DIGNIDADE
Reginaldo Vasconcelos*
O primeiro borzoi que apareceu em Fortaleza foi o Asper, que caiu
na mão de um corretor de cães de raça, o qual, sabendo que eu seria potencial
interessado, convocou-me. Fui ver, era lindo, embora maltratado. Combalido, mas
mantendo o olhar altivo de quem por muitos séculos guarneceu a curul dos
czares. Comprei-o barato.
Importado da Europa por algum excêntrico, o enorme galgo russo
tinha grande qualidade genética, quase um metro na cernelha, pelo longo e
sedoso, na coloração mais desejável: branco e champanhe.
Passara pelos jardins da Aldeota, por tapetes de mansões,
pertencera a um elenco de colunáveis, que, enfim, cada um por vez,
transferira-o a outro, não o sabendo criar de maneira adequada. Aquela raça
exótica requer cuidados especiais, principalmente ginástica diária, alimentação
própria, companhia humana em tempo integral, sem o que os animais ficam
artríticos e estressados. Em minha casa o Asper fazia os exercícios
necessários, tinha a alimentação adequada, melhorou das juntas, recuperou a
pelagem, recobrou o seu ar imperial.
Era autista e folgado. Demorava-se no sofá, mas gostava de
estirar-se sobre a cama que encontrasse, de preferência com lençóis frescos e
colcha bem passada. Habilidoso com as patas dianteiras, ao primeiro descuido
abria o forno ou a geladeira, em busca de algum rega-bofe, como fosse o dono da
casa. Indiferente a outros cães, ao nosso gato persa, ao povo em geral, tinha
alguma discreta preferência por mulheres, mormente as mais belas, às quais se
dignava recostar às vezes, requerendo carinho na cabeçorra acarneirada, focinho
de quase dois palmos.
E tinha lá as suas intolerâncias sociais: não suportava
maltrapilhos, latia para entregadores, não confiava em serviçais, estranhava
fardados. Viveu conosco vários anos, enfeitou os passeios das moças, posou para
muitas fotos em família – grande modelo que era – até que um dia foi finado.
Passados mais de vinte anos, no foyer de um teatro, noite de estreia de uma peça, encontro Tarcísio Tavares, o decano dos publicitários
cearenses. Foi-me oportuno agradecer-lhe, mesmo a destempo, a deferência que
tivera comigo, quando me iniciava na imprensa ainda menino e fui instá-lo por
um pequeno patrocínio, das muitas verbas publicitárias que ele comandava.
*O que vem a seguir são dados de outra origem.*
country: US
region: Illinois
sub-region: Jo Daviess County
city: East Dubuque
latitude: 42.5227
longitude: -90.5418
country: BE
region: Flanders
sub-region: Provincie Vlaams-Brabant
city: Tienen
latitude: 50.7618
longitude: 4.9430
Lembrei o carinho com que então fui acatado – ele não lembrava mais, mas riu-se
feliz da minha lembrança.
E estando ele entre os que me disseram constar da lista de
ex-proprietários daquele mesmo borzoi, consultei-o a respeito. Era verdade: o
cão lhe pertenceu, tendo ele adquirido o animal de uma linda mulher alemã cujo
marido desertara da família e caíra no mundo. Também não conseguiu criá-lo, até
porque não se entendia com o cachorro, que só atendia em inglês ou alemão.
Entregou-o, por seu turno, àquele corretor que me o vendeu.
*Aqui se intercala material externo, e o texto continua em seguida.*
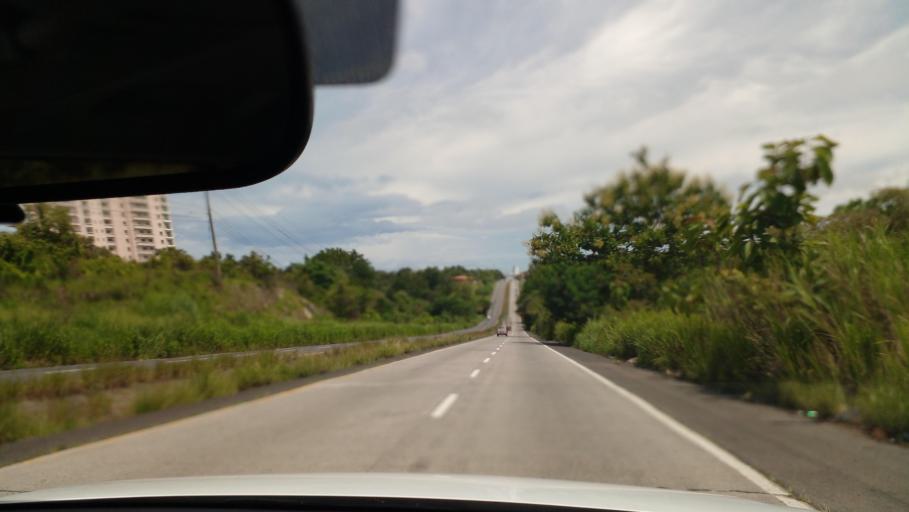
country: PA
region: Panama
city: Nueva Gorgona
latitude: 8.4961
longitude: -79.9582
Ficou comovido com mais esse resgate do passado. Fiquei de lhe
mostrar fotos do Asper. Brindamos com uísque, olhos marejados. Momento de
enlevo. Percebemos ali, nós dois é que havíamos pertencido ao mesmo cão. Como a
vida é bela às vezes!
Reginaldo
Vasconcelos, in O Passado Não Passa – Venus Gráfica e Editora – 2005
NOTA DO EDITOR
O cão Asper, que morreu no
final da década de 70, fora um presente do milionário paulista Matias Machline, então representante da Sharp no Brasil, concedido ao exportador francês Paul Mattei, radicado
no Ceará, que visitava os seus canis de raças exóticas em São Paulo e se
mostrara impressionado com a beleza dos borsois.
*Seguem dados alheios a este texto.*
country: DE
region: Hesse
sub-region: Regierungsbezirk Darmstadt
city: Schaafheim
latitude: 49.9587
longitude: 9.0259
Paul Mattei estava à deriva
no barco denominado Denise, que, no
final da década de 50, navegando entre a Europa e a América Central, bateu o
motor em alto-mar e veio naufragar na enseada do Mucuripe.
Amparado por outros
franceses que já moravam em Fortaleza, Paul Mattei iniciou a pesca e a
exportação de lagostas cearenses. Prosperou, envelheceu e morreu nos anos 80. Foi o primeiro proprietário do referido galgo russo.
Em 1990, com a abertura de
mercado, a Sharp (do Brasil) mergulhou em uma longa crise. Em 1994, Matias
Machline morreu em um acidente de helicóptero.
Tarcísio Tavares, o querido
Tê-Tê, faleceu em 2011 na Cidade de Fortaleza, de um derrame cerebral, aos 78
anos. Ele chegou a conhecer essa crônica e a apreciar fotos do Asper.